(PASSAGE)

OTHONIEL V. JIMENEZ v. MILITARY COMMISSION NO. 34 +

DECISION

190 Phil. 40

EN BANC

[ G.R. No. 54577, January 15, 1981 ]

OTHONIEL V. JIMENEZ, PETITIONER, VS. MILITARY COMMISSION NO. 34 AND THE COMMANDING OFFICER OF CAMP BAGONG DIWA, BICUTAN, TAGUIG, METRO MANILA, RESPONDENTS.

D E C I S I O N

FERNANDEZ, J.:

This is a petition for habeas corpus praying that after return and hearing the petitioner be released.

It is contended that petitioner is illegally detained because "since petitioner in effect has been acquitted of the crime of subversion, he may no longer be prosecuted under the amended information filed against him with respondent Military Commission and his continued detention and deprivation of liberty by virtue of the filing of such amended information is unconstitutional and without basis in law and equity."[1]

It appears that on May 30, 1980 the Judge Advocate General Service filed against the petitioner and nine-teen (19) other persons a charge sheet for violation of P.D. No. 885 as amended by BP Blg. 31 (subversion); that on June 20, 1980 he was arraigned before the respondent Military Commission; that the reading of the charges and specifications on the charge sheet was waived; that petitioner's counsel then orally moved to quash the charges and asked for a bill of particulars; that the respondent Military Commission then adjourned without ruling on the motion to quash and other motion and reset the hearing of the case to June 26, 1980; that on June 26, 1980 the Commission convened but again failed to rule on the pending incidents; that the hearing was reset to July 7, 1980 but the hearing on said date was again postponed because the law member of the Commission was sick; that petitioner then filed on July 8, 1980 with the respondent Military Commission a pleading entitled "Manifestation, Plea of 'Not Guilty' and Motion for Speedy Trial"; that the petitioner did not receive any word or order from the respondent Military Commission until about August 5, 1980 when he was served a copy of "Amended Charge Sheet" dated July 30, 1980 wherein the original charge of subversion was dropped but instead he was charged in the amended information with the crime of unlawful possession of explosives, conspiring to assassinate the President and First Lady, conspiring to assassinate members of the cabinet, arson, attempted murder and conspiring and proposal to commit and incite to rebellion; and that when the amended information was read in open court on August 13, 1980 he invited the attention of the respondent Military Commission to his "Manifestation, Plea of 'Not Guilty' and Motion for Speedy Trial" and "Manifestation"; and that the petitioner contended that in view of the ruling of the respondent Military Commission that the subversion case in the original information had been dropped and terminated by order of the Ministry of National Defense with the approval of the President of the Philippines and that the case was terminated without his consent after arraignment and plea, the amended information placed him in double jeopardy of conviction for offenses which are necessarily included or which necessarily include or are absorbed by or specified in the original information.

(End PASSAGE)

TASK SET.
[1] Translate this sentence from the decision into Spanish: "This is a petition for habeas corpus praying that after return and hearing the petitioner be released."
[2] According to the decision, on what date was the petitioner arraigned before the respondent Military Commission?
[3] Print the part of the decision from "OTHONIEL V. JIMENEZ, PETITIONER, VS." up to and including "petitioner be released.".
The data that follows is not needed.

(EXTRACTED ENTRIES)

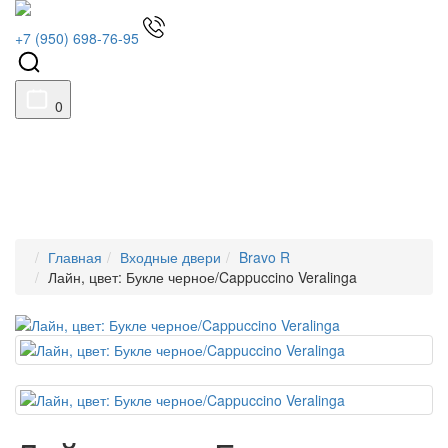
+7 (950) 698-76-95
0
Главная
Входные двери
Bravo R
Лайн, цвет: Букле черное/Cappuccino Veralinga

(End EXTRACTED ENTRIES)

SET OF ANSWERS.
[1] Esta es una petición de hábeas corpus en la que se solicita que, tras la contestación y la audiencia, el peticionario sea puesto en libertad.

[2] June 20, 1980.

[3]
OTHONIEL V. JIMENEZ, PETITIONER, VS. MILITARY COMMISSION NO. 34 AND THE COMMANDING OFFICER OF CAMP BAGONG DIWA, BICUTAN, TAGUIG, METRO MANILA, RESPONDENTS.

D E C I S I O N

FERNANDEZ, J.:

This is a petition for habeas corpus praying that after return and hearing the petitioner be released.